C’est là où commence le débat. Il est possible aux employeurs de manipuler l’indice en jouant sur les sources de données. Il est possible aussi aux syndicats d’arguer que ce n’est pas représentatif et que d’autres éléments pourraient être pris en compte. Par exemple, certains salariés peuvent gagner peu, avoir une forte charge de travail, même dans de bonnes conditions et être incapable de mener des actions externes en complément pour y trouver du plaisir. Ils ne sont pas malheureux, mais sont-ils heureux ? Et le salarié dans tout cela ? comment lier aspiration et exigences d’un métier ? Peut-être est-il un baromètre dont il faut juste analyser les fluctuations, sous réserve que les données soient compatibles d’une étude à l’autre.
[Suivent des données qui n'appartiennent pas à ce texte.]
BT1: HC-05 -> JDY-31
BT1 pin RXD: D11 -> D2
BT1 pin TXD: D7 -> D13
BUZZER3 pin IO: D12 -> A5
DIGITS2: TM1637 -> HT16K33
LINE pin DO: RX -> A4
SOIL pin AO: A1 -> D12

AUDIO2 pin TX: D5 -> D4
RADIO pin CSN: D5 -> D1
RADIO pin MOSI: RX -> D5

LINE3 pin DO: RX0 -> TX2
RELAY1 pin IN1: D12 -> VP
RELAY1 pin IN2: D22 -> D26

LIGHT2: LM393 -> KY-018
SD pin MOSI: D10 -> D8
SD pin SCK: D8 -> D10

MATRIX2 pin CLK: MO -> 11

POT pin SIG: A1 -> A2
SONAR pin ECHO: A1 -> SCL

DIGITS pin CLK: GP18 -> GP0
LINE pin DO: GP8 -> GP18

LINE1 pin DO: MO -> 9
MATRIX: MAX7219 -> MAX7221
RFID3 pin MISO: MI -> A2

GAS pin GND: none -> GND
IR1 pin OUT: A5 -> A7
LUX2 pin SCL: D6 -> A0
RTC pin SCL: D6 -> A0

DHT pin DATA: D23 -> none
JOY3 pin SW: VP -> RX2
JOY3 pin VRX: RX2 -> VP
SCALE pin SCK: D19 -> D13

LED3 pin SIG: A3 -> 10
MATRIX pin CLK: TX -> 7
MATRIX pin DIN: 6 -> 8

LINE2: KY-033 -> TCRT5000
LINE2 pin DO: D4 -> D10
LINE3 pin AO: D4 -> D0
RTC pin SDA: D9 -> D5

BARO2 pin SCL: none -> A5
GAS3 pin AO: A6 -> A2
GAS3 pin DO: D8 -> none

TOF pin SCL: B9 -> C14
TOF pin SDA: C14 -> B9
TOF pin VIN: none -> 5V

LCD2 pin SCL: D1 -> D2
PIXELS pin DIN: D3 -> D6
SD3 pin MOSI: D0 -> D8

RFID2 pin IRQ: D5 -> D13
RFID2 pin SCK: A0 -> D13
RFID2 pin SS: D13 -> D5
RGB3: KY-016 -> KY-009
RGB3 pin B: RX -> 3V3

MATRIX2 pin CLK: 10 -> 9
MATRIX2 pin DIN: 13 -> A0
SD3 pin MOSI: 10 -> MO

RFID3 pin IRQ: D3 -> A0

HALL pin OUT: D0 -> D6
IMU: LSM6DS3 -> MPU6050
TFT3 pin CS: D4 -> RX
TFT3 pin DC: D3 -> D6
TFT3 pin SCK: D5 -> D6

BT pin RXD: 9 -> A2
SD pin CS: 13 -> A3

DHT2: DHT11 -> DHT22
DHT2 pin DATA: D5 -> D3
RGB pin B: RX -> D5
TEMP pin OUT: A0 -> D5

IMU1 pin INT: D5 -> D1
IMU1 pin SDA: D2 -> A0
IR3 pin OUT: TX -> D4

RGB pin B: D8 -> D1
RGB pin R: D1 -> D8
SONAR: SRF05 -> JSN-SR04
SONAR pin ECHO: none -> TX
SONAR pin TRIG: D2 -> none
C’est là où le bât blesse : d’abord l’environnement change vite et les perceptions des salariés peuvent être altérées par des évènements externes. Ensuite, les salariés peuvent simplement manifester leur droit de retrait. Cela va depuis le désengagement, la simple présence jusqu’au suicide sur le lieu de travail. Enfin, tout dépend de l’état d’esprit des décideurs et des choix de l’outil utilisé : est-ce un indicateur vis-à-vis de l’extérieur (une image pour attirer des candidats), un outil RH pour prendre le pouls, un levier de performance, …
C’est peut-être un peu tout cela. Alors faut-il jeter le bébé avec l’eau de bain ? A une époque de grand changement, notamment climatique, de nombreux états et institutions cherchent à créer ou à diffuser des outils pour inciter les organisations, au sens large, à une forme de responsabilité sociale et économique, l’IBET, sous cette forme ou une autre peut être un indicateur.
Un livre bien documenté avec un regret : l’utilisation d’un jargon qui le rend difficile à lire. Exemple : « La santé psychique et sociale de tout individu repose sur son travail d’élucidation du jeu social dans son ensemble et de l’emploi qu’il y occupe, c’est à dire sur une saine distance entre son intimité et sa personne publique ». Qui a compris ?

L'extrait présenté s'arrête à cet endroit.